§ Supplied passage
----

Skip to content
Menu
Menu

Moelfre, Isle of Anglesey

filler

First view. An anchor centred in the Llanallgo roundabout heralding the approach to Moelfre. On the right is Paradwys Chapel. On the left is the lane to Lliwgy Beach. Ahead is a view, you’ll not forget. The road descends. Farmlands spread on either side. Farmhouses tuck down their lanes – some with sheep, some without. The tops of the village houses come into view and the sea rolls beyond – all the way to the horizon and the sky. On the right way, away in the distance, are ships waiting to go into port at Liverpool.

After a warm B&B welcome I wandered, exploring the village. The rippling of water tumbling down rocks drew me to the stream and its waterfall, sea-bound past the teashop and the Hindlea’s anchor, under the road and beyond the ice cream parlour. Further on, to my left is the heritage village pub and on my right, Moelfre Bay with a beach perfect for building shingle and pebble castles. The road swings uphill alongside the beach, T-junctioning on to another street of unique, specialty shops – antiques, clothing and wool. On the hillcrest overlooking the coast is the Royal National Lifeboat Institute – RNLI Museum and Gwylan Moelfre Sea Watch Centre. Since 1854, a lifeboat has been stationed here.

A life-sized, bronze statue stands at the front on vigil over the sea. A Moelfre legacy. The statue is of coxswain Richard Evans – Dic Evans, who captained the lifeboat, which saved the men on the storm troubled Hindlea heading for the rocky coast in 1959. It’s this ship’s anchor that stands in the village centre.

One hundred years before – 1859, it was the shipwreck of the Royal Charter. On route from Australia to Liverpool with passengers and gold – so close to journey’s end, the ship was embroiled in a mighty storm. It was impossible for all to be rescued as on the Hindlea, but thanks to Joseph (Joe) Rodgers (Giuseppe Ruggier) a few were saved. Braving the 100 mph plus winds, he left the floundering ship grasping a rope and scaled the cliff for help. Many of the 460 victims are buried in the graveyards of Moelfre and area churches and chapels – St Gallgo at Llanallgo, Penrhoslligwy and Paradwys Chapels.

----

[Data excerpts]

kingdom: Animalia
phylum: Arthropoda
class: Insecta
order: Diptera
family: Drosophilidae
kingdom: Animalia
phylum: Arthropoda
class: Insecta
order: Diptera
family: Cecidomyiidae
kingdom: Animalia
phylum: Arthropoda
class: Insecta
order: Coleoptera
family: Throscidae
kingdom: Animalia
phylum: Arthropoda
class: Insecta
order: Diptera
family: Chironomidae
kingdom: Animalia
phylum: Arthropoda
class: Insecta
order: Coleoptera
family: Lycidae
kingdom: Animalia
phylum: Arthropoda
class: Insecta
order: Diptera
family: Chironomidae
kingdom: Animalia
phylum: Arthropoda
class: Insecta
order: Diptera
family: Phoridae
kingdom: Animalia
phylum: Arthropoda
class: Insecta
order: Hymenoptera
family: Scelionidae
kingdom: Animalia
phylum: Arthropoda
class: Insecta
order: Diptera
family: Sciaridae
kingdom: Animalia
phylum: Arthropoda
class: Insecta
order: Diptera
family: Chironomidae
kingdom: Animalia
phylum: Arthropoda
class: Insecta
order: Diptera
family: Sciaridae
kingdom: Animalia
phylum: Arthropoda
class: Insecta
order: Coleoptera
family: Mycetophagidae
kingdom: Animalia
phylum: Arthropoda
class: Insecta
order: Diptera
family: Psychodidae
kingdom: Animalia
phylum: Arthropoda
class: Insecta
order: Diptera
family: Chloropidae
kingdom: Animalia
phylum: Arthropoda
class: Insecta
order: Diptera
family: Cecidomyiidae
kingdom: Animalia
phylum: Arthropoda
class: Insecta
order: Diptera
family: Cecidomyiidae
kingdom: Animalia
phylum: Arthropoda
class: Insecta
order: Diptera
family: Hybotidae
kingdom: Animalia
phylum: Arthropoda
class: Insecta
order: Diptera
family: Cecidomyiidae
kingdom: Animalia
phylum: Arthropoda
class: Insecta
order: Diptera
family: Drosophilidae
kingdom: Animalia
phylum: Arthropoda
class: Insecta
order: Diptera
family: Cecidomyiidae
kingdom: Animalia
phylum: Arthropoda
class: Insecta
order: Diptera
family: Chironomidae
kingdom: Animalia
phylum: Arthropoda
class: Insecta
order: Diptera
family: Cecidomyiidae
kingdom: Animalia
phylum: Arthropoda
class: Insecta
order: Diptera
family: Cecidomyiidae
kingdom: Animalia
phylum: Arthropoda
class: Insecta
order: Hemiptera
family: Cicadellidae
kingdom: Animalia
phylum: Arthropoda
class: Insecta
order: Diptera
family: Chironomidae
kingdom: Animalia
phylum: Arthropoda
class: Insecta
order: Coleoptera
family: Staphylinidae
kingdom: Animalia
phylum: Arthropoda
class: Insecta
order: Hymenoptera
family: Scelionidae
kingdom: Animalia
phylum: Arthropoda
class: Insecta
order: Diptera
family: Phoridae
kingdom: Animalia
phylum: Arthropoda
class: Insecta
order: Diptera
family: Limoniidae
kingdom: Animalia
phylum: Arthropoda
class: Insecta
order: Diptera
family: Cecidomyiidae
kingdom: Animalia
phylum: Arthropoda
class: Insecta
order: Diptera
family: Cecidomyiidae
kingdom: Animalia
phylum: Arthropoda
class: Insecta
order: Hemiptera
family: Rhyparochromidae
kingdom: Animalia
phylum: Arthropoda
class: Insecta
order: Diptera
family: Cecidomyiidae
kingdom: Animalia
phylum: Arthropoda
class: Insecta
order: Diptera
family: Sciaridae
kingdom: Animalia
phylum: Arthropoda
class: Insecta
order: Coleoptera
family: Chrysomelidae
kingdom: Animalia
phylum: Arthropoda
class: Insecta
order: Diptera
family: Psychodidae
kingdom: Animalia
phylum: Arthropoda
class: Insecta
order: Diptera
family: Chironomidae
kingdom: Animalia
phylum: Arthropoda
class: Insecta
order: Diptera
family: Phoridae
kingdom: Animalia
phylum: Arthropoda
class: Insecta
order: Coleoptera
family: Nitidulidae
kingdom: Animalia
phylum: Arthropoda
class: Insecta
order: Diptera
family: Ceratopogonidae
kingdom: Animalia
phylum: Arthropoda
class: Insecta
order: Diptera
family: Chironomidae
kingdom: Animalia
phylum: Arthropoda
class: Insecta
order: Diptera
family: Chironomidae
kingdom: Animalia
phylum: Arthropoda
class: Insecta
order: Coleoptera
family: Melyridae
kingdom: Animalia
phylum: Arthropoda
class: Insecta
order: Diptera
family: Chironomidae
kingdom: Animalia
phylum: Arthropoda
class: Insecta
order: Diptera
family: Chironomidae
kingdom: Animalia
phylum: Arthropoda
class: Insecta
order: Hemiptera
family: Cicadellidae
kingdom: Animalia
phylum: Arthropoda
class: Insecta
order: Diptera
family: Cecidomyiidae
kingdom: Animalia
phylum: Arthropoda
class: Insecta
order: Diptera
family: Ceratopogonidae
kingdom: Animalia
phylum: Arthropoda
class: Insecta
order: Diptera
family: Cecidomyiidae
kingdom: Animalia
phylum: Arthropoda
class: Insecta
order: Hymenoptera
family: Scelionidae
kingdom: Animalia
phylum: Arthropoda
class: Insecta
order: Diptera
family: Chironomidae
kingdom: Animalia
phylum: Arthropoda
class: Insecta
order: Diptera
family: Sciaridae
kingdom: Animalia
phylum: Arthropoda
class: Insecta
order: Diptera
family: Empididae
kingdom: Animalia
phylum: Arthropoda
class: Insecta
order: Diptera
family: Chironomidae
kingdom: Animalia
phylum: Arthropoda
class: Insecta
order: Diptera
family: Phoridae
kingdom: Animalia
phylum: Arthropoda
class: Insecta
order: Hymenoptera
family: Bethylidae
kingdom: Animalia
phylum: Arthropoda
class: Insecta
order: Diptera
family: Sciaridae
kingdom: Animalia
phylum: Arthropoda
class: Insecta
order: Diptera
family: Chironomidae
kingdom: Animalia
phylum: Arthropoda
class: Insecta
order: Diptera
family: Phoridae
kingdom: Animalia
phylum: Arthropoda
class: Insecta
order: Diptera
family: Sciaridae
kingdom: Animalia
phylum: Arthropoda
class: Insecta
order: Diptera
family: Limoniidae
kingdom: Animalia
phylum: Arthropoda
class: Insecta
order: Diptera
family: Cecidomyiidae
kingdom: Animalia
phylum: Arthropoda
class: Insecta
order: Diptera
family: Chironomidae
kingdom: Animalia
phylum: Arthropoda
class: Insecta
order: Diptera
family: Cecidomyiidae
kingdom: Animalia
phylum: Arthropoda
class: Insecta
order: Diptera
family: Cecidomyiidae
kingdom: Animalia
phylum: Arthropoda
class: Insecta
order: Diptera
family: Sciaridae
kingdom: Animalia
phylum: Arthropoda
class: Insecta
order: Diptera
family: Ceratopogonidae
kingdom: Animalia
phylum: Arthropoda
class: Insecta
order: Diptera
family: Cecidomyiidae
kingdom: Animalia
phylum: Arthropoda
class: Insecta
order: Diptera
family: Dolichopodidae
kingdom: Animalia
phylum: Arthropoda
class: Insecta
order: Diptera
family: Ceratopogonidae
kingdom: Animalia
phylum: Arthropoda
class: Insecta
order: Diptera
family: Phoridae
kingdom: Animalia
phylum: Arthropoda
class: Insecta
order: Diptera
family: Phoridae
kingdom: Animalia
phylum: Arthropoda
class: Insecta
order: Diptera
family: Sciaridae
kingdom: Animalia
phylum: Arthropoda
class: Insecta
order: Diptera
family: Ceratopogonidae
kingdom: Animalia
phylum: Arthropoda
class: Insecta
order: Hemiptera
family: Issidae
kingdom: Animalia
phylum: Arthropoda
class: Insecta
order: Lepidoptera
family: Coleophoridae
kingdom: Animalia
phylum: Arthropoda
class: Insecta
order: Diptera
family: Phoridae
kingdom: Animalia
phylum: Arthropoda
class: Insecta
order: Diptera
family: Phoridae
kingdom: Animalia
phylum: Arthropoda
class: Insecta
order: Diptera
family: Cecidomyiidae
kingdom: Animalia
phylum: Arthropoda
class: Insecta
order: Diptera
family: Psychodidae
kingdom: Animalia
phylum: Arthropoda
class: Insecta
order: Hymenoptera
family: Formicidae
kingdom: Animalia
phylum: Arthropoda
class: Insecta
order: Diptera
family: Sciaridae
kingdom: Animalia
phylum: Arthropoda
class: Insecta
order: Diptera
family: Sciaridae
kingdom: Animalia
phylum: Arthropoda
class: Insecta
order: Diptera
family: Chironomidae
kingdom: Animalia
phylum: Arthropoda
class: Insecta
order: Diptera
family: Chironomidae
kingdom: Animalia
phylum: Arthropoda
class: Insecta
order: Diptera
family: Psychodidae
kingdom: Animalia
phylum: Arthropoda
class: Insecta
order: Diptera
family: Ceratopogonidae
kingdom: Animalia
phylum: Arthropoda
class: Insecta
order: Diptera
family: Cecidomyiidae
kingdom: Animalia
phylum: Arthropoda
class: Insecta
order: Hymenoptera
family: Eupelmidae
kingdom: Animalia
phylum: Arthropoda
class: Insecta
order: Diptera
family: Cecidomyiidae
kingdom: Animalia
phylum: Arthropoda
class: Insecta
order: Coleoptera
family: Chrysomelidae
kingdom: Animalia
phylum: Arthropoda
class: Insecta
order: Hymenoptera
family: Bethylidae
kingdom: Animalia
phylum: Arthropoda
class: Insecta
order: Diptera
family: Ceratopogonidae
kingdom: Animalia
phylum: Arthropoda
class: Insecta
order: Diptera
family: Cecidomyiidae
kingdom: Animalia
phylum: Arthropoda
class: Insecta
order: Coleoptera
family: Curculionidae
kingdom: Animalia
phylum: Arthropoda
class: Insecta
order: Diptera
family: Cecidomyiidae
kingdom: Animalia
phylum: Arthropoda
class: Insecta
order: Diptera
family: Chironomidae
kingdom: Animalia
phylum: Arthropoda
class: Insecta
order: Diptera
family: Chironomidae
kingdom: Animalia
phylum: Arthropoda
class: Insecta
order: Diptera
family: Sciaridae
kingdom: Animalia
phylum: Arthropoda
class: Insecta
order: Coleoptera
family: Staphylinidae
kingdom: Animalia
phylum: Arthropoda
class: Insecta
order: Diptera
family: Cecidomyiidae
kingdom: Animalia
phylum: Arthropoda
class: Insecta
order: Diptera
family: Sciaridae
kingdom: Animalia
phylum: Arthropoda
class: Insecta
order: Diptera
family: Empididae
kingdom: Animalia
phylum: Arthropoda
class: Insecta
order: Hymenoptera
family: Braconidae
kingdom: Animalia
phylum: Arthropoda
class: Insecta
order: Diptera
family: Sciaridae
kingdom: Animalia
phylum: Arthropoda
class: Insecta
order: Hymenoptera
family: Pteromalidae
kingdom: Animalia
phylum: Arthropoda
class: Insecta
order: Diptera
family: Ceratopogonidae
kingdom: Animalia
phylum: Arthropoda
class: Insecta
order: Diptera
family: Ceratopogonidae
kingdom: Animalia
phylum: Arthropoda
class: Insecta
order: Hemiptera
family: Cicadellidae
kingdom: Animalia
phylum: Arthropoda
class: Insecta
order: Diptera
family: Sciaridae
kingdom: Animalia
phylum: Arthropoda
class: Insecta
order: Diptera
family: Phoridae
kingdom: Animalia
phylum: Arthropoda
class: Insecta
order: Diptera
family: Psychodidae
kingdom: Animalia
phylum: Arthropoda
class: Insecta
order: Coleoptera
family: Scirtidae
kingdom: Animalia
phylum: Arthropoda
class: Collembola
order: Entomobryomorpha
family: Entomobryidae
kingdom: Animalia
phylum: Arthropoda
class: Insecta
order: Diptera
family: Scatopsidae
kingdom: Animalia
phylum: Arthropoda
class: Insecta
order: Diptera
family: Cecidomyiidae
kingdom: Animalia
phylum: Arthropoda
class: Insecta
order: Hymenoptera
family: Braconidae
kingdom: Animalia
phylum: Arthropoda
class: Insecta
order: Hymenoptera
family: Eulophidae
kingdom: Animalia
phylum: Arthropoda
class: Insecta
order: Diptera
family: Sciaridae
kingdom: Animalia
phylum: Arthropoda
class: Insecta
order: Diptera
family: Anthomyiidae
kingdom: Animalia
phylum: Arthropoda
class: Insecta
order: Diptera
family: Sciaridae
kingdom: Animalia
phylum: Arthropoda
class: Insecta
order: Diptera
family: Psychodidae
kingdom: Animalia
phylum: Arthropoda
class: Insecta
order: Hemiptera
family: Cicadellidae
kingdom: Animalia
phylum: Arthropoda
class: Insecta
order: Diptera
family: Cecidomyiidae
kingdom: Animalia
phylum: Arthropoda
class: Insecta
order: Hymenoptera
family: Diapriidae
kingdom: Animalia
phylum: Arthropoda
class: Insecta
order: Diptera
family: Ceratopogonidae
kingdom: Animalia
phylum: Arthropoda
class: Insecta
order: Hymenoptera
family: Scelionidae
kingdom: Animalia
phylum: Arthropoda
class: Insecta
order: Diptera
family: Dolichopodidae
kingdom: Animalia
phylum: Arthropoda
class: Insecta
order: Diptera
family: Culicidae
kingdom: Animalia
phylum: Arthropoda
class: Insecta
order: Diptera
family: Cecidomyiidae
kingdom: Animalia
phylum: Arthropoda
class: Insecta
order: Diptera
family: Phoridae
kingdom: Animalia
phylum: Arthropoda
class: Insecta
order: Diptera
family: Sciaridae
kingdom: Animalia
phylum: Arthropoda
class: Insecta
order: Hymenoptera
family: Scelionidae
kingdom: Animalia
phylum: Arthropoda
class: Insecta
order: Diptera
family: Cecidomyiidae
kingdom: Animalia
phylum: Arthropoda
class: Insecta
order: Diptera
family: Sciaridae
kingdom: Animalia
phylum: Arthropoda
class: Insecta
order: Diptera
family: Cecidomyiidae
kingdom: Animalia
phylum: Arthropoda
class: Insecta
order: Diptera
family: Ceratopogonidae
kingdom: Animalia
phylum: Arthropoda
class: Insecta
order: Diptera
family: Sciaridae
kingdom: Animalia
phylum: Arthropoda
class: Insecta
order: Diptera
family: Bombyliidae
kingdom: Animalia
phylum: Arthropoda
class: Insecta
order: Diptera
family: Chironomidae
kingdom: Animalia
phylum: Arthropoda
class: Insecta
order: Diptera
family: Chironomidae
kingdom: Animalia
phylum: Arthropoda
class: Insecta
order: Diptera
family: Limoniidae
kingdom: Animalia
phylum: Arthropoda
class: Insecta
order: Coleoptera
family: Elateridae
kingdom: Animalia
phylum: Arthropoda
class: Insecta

----

§ Exercise details
In the text about Moelfre, whom does the life-sized bronze statue in front of the RNLI Museum depict?

§ Completed exercise
Coxswain Richard Evans, known as Dic Evans.